# DOCUMENT SECTION
====================

And I want to read with you number 49, which is, as the theologians would say, the hermeneutic key, the key to understanding where Pope Francis comes from. What moves him in speaking as he does.

AL: “49. Here I would also like to mention the situation of families living in dire poverty and great limitations. The problems faced by poor households are often all the more trying.36 For example, if a single mother has to raise a child by herself and needs to leave the child alone at home while she goes to work, the child can grow up exposed to all kind of risks and obstacles to personal growth. In such difficult situations of need, the Church must be particularly concerned to offer understanding, comfort and acceptance, rather than imposing straightaway a set of rules that only lead people to feel judged and abandoned by the very Mother called to show them God’s mercy. Rather than offering the healing power of grace and the light of the Gospel message, some would “indoctrinate” that message, turning it into “dead stones to be hurled at others”.”

I have met Pope Francis for the first time when he was an auxiliary at Buenos Aires in ’97. […] I will never forget the barrio, the quarter where the sisters [I was visiting] were living. It was “un oceano de miseria” – an ocean of misery. Huts and huts and huts as far as you could see. And in the neighboring hut of the Little Sisters, there was a couple, who had a little daughter and a boy – the boy has become a criminal – and the daughter, Roxanne, now has two little children, two boys, and she showed me when I was there three years ago, the little hut she had built herself, with a little garden, all very very poor, but when I read this text I thought, Roxanne – the heroism of these women in such difficult situations. That is the existential place, where Pope Francis comes from and what matters to him. […]

AL: “123. After the love that unites us to God, conjugal love is the “greatest form of friendship”. It is a union possessing all the traits of a good friendship: concern for the good of the other, reciprocity, intimacy, warmth, stability and the resemblance born of a shared life. Marriage joins to all this an indissoluble exclusivity expressed in the stable commitment to share and shape together the whole of life. Let us be honest and acknowledge the signs that this is the case. Lovers do not see their relationship as merely temporary. Those who marry do not expect their excitement to fade. Those who witness the celebration of a loving union, however fragile, trust that it will pass the test of time. Children not only want their parents to love one another, but also to be faithful and remain together.”

====================

# RECORDS SHOWN

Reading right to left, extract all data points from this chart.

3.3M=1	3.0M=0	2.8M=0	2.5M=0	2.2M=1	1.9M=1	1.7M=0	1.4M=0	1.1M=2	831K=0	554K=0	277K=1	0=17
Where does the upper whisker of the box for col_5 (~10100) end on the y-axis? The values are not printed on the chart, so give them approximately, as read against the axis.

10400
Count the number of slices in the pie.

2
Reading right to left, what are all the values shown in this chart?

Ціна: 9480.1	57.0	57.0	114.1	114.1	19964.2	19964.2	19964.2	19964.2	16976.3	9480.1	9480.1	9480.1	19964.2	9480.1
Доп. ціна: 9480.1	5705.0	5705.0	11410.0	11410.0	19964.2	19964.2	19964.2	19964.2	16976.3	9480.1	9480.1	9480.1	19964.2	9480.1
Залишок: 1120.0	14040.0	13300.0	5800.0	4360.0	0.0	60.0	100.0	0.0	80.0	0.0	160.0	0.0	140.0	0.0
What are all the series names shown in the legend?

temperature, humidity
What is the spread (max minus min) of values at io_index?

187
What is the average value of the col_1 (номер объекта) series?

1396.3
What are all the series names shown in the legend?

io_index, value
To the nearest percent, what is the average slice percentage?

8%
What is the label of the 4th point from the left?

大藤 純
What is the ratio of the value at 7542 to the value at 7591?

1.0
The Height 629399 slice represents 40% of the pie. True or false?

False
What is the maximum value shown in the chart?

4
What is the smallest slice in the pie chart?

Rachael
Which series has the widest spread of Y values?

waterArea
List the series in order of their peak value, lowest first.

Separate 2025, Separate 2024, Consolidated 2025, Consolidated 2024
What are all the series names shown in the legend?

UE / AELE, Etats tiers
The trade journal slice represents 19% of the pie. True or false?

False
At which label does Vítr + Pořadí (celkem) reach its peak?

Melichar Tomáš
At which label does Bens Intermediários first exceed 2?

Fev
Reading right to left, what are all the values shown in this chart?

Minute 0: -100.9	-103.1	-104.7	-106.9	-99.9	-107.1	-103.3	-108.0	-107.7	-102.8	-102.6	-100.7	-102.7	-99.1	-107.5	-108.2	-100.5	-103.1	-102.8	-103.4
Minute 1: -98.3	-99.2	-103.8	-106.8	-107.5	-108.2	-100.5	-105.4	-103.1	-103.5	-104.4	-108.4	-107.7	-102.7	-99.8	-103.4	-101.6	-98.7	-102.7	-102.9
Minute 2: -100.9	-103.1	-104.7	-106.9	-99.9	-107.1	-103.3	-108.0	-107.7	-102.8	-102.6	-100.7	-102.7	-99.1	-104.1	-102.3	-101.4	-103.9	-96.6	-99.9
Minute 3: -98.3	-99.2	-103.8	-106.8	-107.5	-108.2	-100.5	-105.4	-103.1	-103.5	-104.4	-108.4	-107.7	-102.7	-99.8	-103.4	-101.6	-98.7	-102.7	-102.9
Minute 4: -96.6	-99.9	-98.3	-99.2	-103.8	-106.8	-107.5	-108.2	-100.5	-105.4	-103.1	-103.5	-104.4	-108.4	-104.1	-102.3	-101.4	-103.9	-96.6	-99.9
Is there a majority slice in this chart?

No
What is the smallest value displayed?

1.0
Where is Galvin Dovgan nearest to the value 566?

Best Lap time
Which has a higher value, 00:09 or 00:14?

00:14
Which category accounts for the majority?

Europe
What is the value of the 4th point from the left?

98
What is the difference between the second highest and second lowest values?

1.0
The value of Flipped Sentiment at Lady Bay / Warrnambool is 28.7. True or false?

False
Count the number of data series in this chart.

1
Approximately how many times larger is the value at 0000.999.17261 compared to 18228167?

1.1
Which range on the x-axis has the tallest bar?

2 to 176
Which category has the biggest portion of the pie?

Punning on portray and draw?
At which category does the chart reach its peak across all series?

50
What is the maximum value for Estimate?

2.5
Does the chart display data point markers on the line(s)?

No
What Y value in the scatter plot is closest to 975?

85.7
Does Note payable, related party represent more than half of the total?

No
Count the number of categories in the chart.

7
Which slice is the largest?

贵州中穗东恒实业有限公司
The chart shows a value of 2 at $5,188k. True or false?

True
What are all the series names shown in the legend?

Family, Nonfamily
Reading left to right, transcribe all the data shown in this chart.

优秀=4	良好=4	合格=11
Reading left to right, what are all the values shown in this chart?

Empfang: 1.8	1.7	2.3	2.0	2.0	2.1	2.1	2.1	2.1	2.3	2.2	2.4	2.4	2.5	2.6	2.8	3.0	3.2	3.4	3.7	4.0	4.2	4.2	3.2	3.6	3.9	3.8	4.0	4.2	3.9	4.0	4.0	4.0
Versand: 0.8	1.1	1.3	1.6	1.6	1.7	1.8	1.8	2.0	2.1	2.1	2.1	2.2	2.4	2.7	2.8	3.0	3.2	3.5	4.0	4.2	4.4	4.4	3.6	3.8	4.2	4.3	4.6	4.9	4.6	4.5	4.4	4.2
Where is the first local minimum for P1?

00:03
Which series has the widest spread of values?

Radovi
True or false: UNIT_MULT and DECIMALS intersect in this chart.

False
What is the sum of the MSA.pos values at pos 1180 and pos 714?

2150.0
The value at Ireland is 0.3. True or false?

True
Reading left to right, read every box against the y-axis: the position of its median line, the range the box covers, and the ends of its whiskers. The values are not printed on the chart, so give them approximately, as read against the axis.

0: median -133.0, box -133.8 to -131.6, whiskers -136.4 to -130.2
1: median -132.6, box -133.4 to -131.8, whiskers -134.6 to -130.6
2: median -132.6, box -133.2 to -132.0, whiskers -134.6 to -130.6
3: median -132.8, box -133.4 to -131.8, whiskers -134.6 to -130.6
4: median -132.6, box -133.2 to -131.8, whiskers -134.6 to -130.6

====================

# WHAT YOU HAVE TO DO
Can you give the Pope Francis passage again between "And I want to" and "as he does.", inclusive, with "theologians" updated to "scholars"?

# RESPONSE TO THE TASK
And I want to read with you number 49, which is, as the scholars would say, the hermeneutic key, the key to understanding where Pope Francis comes from. What moves him in speaking as he does.